On supply chains, O’Hanlon asked if the nation’s reliance on foreign suppliers is a weakness. Moulton pointed to the difficulty the U.S. has faced in acquiring personal protective equipment from abroad during the pandemic, and said: “The United States has to ensure supply chain resiliency within both the military and civilian sectors.” On the future of the defense industrial workforce, Banks noted:
There are a lot of other items that we tackle from fostering the type of talent that we need domestically through legislative efforts to increase the STEM [science, technology, engineering, and math] skills of American students to foster this type of innovation. And also, better partnerships with Silicon Valley, with innovators around the country to foster the type of technology and innovation that we need to compete with China and Russia as well.
Moulton pointed out that in order to invest in future technologies, “it also means you have to invest more in things like education, which we’ve known since the 1950s is so critical to our leadership in national security.”
O’Hanlon asked about the report’s suggestion that in addition to developing better defense concepts, the department needs to develop more of a whole-of-government approach to find what may be non-kinetic, non-lethal responses to threats that don’t involve core U.S. security interests. Moulton said: “We’ve got to be better prepared for it in terms of how we train our troops [and] in terms of the general operational concepts that we study at the Department of Defense.” On the importance of alliances, Banks raised the example of Huawei, and said: “We can’t fight back against Huawei if all our strongest allies are adopting it. And this is why these alliances matter, this is why our relationships with our NATO allies especially in the fight against Huawei is so significant.”

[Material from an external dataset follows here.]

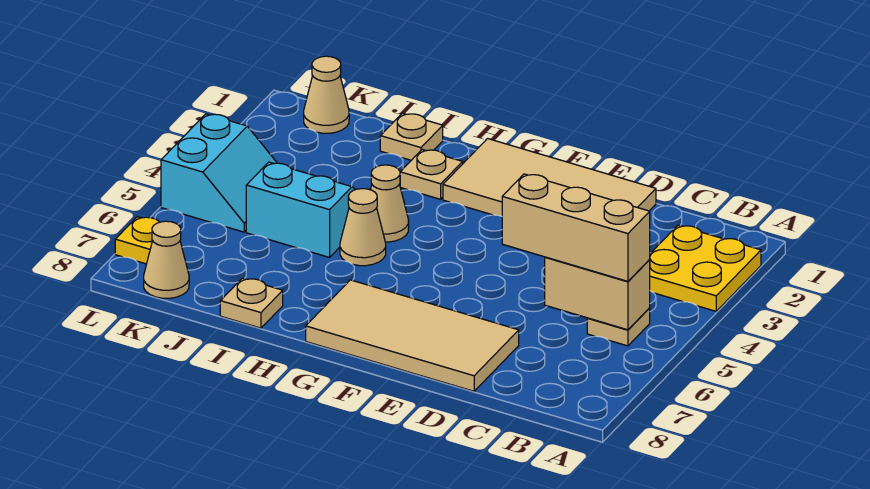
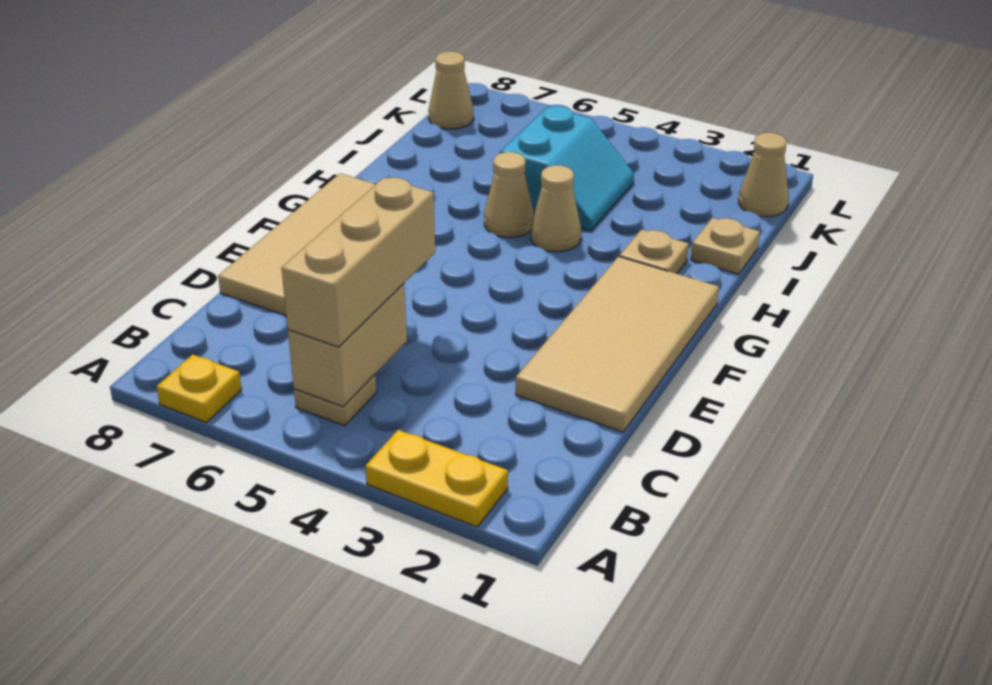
yellow 2x2 plate [649,225,761,311] -> yellow 1x2 plate [365,430,508,527]
tan 1x1 plate [220,278,283,328] -> none
cyan 2x2 slope [161,114,277,232] -> none
yellow 1x1 plate [115,217,159,264] -> yellow 1x1 plate moved to [157,354,242,422]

One of the final points O’Hanlon raised was the role of Congress in protecting expensive, obsolete bases and legacy systems, making it an obstacle to the implementation of the reforms the task force recommends. Moulton said:
We’ve said this isn’t a race that we might lose, this is a race that right now, today, we are losing. And if that does anything to appropriately strike fear in the minds of American citizens but also of our colleagues in Congress, I hope we’re successful there … [and] we’ve come to these truths in a fully bipartisan way.
Banks said that he doesn’t know if the report will change attitudes in Congress, but stressed that newer members like him and Moulton are a sign that the next generation in Congress will take these issues more seriously.